(Records excerpted from a collection)
----------
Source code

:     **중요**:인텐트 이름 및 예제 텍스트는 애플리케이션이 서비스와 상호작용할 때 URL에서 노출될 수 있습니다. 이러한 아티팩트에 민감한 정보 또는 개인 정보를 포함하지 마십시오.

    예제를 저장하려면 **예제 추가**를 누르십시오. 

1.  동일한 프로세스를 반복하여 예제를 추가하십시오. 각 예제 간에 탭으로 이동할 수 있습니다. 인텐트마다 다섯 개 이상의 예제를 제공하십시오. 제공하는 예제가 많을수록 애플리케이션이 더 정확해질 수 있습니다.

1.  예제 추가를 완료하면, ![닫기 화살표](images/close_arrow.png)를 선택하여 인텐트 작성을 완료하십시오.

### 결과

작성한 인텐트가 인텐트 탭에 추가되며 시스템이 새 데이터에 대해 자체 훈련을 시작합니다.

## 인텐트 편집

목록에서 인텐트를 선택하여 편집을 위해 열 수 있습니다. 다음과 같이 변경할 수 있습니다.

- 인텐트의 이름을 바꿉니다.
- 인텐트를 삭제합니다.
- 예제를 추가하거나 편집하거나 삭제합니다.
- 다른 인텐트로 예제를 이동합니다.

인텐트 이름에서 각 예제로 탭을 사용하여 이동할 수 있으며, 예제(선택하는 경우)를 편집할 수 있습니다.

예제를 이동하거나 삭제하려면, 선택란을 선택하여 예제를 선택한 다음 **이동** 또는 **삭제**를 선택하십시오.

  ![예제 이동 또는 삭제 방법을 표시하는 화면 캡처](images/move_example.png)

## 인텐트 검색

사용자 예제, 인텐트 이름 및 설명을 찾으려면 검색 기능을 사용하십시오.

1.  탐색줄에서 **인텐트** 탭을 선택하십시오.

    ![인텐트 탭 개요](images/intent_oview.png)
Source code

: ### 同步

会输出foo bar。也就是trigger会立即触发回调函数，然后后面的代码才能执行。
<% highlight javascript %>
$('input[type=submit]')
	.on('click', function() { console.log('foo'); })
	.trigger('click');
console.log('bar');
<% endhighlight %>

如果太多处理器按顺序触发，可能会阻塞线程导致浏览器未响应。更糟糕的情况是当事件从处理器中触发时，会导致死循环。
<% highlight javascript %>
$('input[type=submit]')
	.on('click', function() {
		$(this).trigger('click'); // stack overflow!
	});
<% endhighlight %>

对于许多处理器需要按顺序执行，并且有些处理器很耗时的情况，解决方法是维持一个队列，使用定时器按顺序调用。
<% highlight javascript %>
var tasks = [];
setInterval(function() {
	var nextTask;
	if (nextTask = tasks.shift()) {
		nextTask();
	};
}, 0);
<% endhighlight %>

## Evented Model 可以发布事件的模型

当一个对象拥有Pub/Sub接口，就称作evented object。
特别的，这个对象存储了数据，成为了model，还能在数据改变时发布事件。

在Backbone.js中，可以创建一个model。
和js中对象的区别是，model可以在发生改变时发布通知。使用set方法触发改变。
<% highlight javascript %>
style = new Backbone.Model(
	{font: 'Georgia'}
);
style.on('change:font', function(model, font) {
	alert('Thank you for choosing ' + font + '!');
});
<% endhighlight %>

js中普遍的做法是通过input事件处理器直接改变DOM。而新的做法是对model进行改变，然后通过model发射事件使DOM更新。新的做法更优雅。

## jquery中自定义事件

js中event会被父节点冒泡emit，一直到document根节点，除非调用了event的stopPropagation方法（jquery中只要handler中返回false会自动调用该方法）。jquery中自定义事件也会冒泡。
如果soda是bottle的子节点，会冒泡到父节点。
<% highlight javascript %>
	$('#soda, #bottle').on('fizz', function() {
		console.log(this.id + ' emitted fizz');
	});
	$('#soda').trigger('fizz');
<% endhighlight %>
----------
TASK>
Gather every line in the items above that contains the string "this", matching case exactly.

THE ANSWER>
		$(this).trigger('click'); // stack overflow!
		console.log(this.id + ' emitted fizz');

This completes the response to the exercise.